TASK STATEMENT
From the first line of the data below, repeat each line exactly until you reach the line with "camera: 40 degrees right, 5 degrees up"; include that line too.

DATASET
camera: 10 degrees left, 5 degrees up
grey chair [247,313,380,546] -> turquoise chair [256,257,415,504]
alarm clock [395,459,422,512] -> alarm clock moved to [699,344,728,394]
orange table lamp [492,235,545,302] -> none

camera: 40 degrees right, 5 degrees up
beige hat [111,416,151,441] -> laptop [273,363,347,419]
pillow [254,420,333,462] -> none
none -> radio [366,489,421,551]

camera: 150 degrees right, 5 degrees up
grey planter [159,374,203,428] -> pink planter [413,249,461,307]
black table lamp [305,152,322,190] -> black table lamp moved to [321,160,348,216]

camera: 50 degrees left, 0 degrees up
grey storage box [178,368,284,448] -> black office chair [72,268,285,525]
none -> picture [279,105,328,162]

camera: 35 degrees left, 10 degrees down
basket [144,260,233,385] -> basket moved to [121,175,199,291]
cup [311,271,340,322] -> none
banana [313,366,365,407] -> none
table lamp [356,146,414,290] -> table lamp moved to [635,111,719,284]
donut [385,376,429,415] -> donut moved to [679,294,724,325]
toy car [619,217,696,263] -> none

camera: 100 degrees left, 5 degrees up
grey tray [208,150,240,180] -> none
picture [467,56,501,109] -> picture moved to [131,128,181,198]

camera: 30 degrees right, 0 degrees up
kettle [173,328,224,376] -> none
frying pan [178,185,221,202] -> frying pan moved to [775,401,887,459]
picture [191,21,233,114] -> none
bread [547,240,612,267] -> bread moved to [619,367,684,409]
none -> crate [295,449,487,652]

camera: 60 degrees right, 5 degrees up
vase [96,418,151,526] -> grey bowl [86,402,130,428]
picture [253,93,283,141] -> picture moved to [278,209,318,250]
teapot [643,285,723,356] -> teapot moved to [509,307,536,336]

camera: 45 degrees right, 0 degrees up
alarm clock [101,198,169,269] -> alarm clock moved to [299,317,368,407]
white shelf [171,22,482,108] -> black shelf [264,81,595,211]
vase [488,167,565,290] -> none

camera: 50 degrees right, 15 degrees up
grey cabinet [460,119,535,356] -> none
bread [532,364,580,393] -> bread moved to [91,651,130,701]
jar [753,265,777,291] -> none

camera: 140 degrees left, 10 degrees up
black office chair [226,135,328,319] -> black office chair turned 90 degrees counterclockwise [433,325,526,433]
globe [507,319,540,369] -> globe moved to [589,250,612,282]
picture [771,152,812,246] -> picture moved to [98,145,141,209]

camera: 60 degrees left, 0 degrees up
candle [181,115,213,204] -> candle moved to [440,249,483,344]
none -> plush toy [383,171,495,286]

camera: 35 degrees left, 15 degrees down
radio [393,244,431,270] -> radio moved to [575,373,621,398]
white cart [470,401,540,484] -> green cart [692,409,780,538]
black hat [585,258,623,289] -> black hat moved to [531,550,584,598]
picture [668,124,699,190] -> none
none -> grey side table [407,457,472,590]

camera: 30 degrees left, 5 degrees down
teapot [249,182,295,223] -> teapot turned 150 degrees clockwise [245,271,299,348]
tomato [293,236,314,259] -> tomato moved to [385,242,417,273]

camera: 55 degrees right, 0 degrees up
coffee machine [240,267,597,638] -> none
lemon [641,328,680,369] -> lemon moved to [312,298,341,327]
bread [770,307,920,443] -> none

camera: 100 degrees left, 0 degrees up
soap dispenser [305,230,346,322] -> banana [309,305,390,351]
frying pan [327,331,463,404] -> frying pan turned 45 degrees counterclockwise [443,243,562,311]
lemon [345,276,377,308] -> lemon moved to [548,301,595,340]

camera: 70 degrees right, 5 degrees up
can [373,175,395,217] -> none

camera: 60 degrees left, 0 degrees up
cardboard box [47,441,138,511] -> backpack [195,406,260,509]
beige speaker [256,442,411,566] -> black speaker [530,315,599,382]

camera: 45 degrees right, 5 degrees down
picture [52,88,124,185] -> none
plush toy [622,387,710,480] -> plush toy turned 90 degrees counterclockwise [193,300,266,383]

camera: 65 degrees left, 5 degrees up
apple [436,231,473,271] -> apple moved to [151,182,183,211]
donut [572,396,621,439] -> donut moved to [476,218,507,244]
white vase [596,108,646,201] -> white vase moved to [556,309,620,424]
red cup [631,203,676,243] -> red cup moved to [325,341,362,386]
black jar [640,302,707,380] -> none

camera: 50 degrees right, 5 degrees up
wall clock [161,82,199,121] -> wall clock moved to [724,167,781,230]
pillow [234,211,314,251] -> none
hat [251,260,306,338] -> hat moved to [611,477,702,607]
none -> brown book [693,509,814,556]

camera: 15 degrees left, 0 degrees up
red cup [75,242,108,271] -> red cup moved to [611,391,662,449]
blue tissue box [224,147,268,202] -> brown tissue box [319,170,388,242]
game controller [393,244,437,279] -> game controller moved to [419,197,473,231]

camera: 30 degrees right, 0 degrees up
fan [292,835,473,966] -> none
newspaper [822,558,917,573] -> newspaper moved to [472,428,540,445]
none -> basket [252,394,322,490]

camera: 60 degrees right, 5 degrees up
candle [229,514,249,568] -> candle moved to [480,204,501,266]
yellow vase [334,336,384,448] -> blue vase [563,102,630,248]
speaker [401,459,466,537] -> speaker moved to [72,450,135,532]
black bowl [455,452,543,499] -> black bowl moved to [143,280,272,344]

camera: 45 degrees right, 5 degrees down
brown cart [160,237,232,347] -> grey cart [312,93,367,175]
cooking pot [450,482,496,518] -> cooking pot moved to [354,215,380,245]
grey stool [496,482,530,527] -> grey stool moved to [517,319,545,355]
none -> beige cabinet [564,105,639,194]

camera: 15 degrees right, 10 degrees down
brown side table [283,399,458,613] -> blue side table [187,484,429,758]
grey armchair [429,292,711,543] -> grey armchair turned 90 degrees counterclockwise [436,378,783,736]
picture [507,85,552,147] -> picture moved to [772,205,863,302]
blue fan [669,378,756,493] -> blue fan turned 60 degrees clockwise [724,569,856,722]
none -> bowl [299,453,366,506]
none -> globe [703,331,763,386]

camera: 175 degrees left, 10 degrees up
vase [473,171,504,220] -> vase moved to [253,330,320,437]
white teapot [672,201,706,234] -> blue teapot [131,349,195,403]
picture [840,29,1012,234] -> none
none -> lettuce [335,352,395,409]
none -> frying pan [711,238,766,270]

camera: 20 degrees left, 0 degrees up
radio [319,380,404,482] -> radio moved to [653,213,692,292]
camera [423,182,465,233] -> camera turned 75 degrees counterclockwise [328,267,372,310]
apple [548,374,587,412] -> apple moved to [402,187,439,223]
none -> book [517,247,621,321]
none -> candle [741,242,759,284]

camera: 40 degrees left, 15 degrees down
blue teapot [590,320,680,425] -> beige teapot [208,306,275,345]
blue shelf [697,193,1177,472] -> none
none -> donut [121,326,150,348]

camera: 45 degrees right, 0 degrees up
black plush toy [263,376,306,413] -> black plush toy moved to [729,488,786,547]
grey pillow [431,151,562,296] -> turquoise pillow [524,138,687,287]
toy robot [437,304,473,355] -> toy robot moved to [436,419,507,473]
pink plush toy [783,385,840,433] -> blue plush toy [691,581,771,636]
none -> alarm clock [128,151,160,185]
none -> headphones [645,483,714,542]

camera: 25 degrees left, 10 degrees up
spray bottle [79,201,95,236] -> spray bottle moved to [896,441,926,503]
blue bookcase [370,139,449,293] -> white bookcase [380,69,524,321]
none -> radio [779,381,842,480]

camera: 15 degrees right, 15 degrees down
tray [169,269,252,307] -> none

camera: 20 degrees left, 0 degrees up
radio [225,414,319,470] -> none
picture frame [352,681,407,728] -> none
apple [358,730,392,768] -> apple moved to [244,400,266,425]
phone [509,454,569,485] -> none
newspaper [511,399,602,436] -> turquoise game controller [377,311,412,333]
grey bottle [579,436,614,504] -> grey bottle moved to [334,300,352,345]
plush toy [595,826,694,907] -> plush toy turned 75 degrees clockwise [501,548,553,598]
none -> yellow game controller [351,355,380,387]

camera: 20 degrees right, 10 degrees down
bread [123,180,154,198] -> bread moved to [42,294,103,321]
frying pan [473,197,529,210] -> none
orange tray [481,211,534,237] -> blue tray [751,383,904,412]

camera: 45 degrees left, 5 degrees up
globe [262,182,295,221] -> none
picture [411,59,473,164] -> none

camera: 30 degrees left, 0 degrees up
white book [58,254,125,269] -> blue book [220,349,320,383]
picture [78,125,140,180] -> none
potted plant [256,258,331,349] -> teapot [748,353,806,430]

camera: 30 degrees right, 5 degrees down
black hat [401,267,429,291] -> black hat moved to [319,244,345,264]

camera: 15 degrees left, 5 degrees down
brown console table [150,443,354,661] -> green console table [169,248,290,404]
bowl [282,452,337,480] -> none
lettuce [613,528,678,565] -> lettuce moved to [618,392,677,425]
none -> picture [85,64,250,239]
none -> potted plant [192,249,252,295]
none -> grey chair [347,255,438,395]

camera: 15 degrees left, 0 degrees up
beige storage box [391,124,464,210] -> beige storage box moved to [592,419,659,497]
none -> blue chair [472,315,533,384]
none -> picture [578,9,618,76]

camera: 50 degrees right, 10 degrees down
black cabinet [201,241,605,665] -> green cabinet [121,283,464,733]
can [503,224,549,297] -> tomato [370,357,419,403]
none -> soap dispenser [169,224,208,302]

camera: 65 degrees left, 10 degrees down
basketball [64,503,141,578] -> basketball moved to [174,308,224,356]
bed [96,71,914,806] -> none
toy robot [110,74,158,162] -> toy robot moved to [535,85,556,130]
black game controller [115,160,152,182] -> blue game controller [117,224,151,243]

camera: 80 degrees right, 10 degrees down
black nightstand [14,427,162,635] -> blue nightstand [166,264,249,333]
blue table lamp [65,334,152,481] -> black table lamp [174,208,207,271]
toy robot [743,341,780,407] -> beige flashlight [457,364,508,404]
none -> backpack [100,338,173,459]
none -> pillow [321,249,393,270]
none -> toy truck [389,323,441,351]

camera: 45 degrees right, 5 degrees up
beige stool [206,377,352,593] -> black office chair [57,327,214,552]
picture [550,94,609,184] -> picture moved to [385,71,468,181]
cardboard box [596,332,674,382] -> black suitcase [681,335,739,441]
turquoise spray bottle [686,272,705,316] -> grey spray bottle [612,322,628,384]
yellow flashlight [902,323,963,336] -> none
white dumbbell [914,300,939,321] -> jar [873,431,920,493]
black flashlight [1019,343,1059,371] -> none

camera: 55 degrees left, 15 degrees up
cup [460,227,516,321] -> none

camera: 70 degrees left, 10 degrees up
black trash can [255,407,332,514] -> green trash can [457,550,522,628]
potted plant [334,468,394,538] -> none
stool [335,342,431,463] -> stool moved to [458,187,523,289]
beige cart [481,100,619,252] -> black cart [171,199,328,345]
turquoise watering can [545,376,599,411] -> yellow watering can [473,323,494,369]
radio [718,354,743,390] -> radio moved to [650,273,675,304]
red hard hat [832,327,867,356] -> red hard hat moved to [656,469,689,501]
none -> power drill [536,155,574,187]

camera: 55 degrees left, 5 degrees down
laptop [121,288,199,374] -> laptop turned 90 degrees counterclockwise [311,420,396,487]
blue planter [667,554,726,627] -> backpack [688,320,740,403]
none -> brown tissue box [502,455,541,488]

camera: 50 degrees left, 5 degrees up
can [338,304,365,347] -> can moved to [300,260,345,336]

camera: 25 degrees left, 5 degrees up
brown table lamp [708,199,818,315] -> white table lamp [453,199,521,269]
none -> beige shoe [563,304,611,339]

SOLUTION TO THIS EXERCISE
camera: 10 degrees left, 5 degrees up
grey chair [247,313,380,546] -> turquoise chair [256,257,415,504]
alarm clock [395,459,422,512] -> alarm clock moved to [699,344,728,394]
orange table lamp [492,235,545,302] -> none

camera: 40 degrees right, 5 degrees up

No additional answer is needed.